Prior to the cross-Catalina Channel race, there was also a 15K race from Huntington Beach to Seal Beach won by Tom Fristoe in 3 hours 9 minutes, followed by Tom Hilgen, Nancy North, and Dr. Jaroslav Novac.
Sid Cassidy recalls those halycon days, "We started in the dark from a rocky beach not far from the lighthouse with the paddlers and swimmer wearing the green glow sticks. Jay Wilkerson was the lead-off swimmer followed by Jim McConica because it was still supposed to be dark. It was fairly cool and there were large swells early, becoming choppier later. There was considerable discussion on where best to land in Catalina. We came quickly upon it because there was a pretty healthy marine layer all morning. We steered Jay alongside the island - swimming parallel to a very rocky shoreline looking for a clearing.

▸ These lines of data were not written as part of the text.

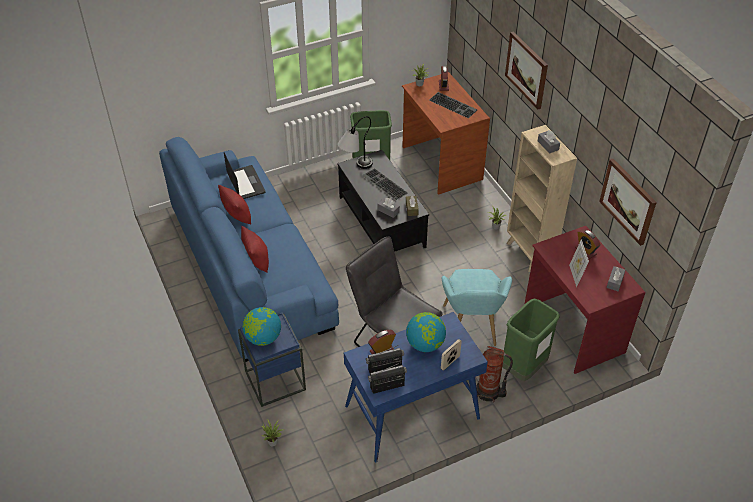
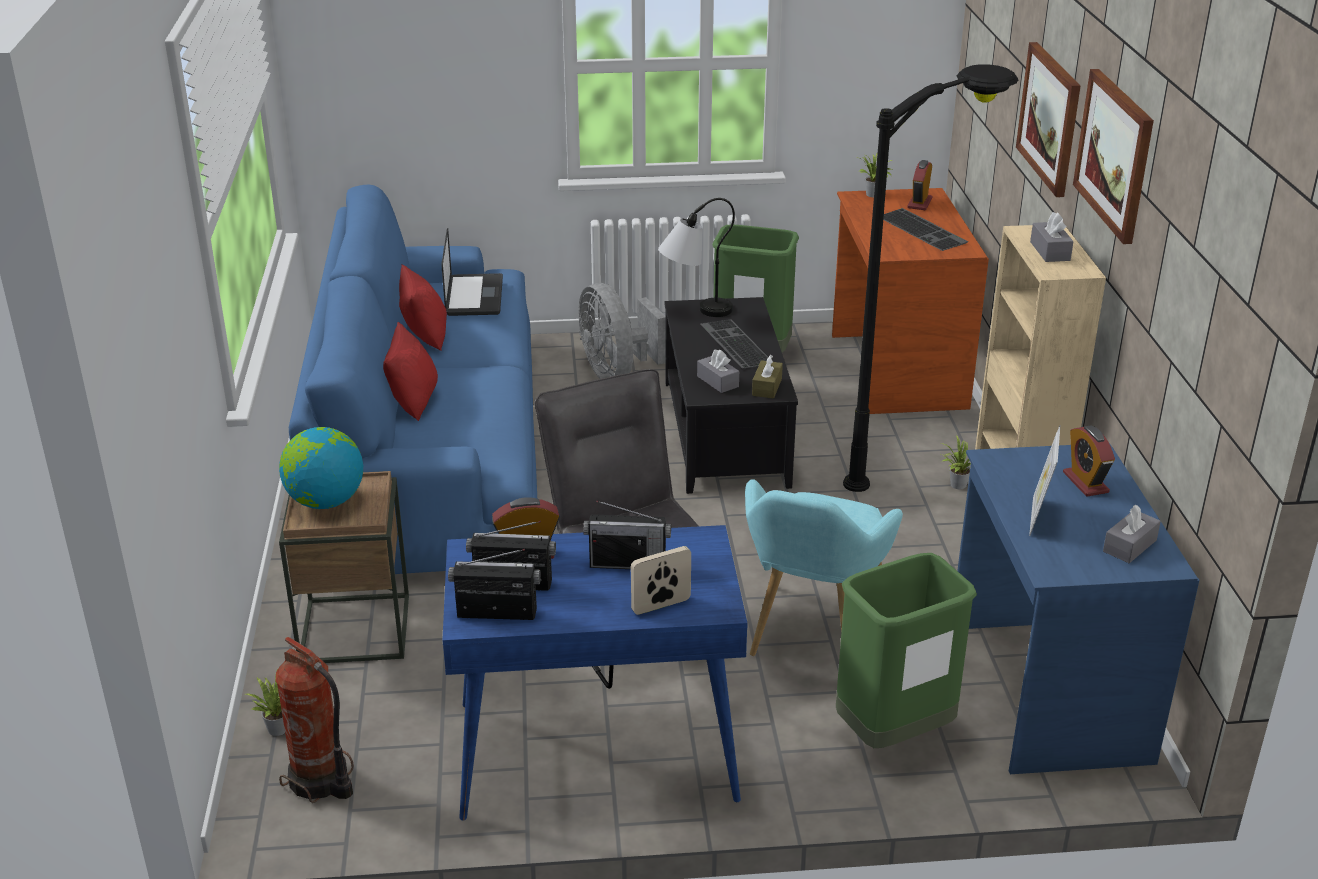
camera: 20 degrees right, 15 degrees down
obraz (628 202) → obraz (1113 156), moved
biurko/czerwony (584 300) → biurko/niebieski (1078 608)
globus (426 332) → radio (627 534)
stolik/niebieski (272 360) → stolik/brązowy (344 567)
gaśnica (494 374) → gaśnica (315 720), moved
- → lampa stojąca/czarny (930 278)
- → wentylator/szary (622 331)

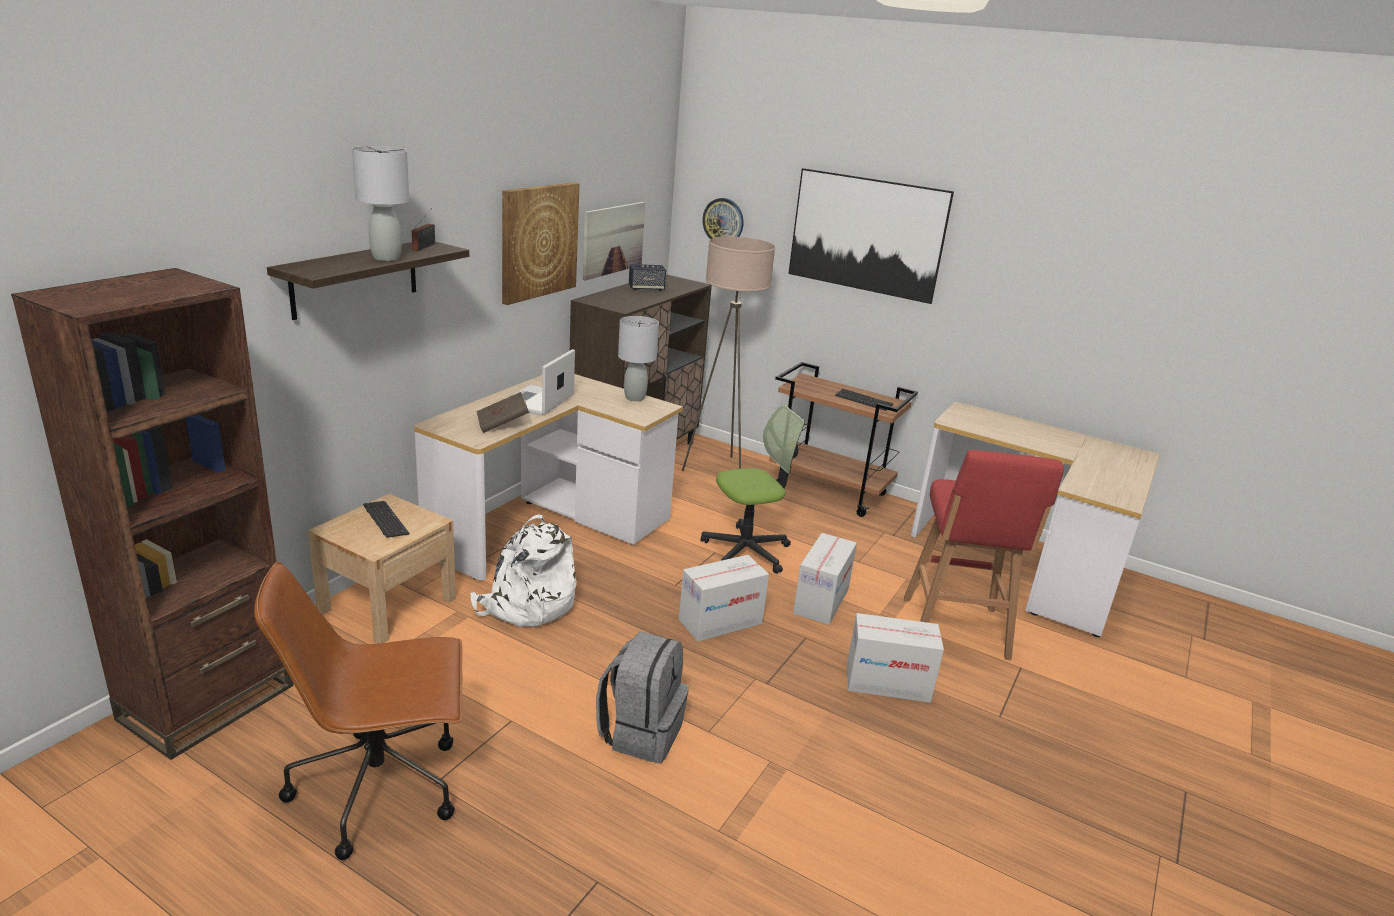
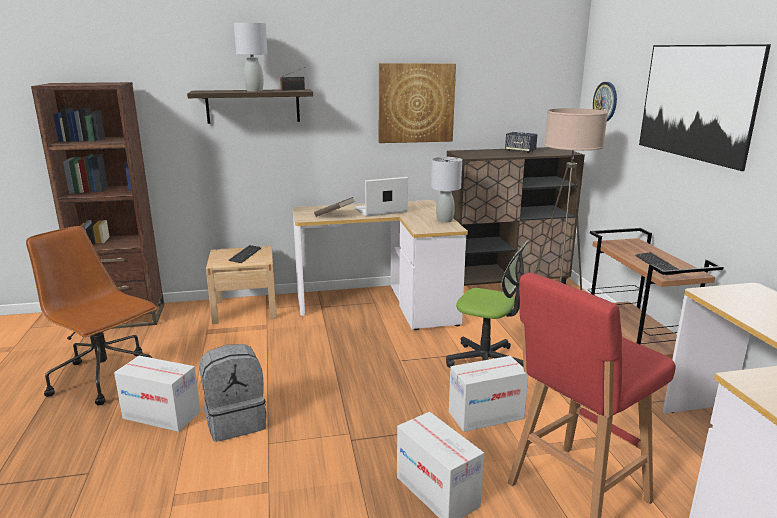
camera: 50 degrees right, 5 degrees down
obraz (614 241) → -
plecak/biały (523 570) → -
karton (724 598) → karton (157 394), moved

There was a wild boar stirring in the brush, eventually making himself visible and looking out to our entourage with great curiosity as if to say, "What the heck are those creatures doing out in the water?" We had minimal electronic equipment [in those days] so we were not totally sure exactly where we were. The land that we first we came upon was certainly inaccessible; there was significant trepidation about sending Jay into that very rocky shoreline. Eventually the hour passed and we got Jim in for the sprint to the beach. Undaunted, he headed him towards a fairly desolate clearing that we had spotted from the boat. We joyously dubbed it 'McConica Cove' in his honor. It was a fantastic experience."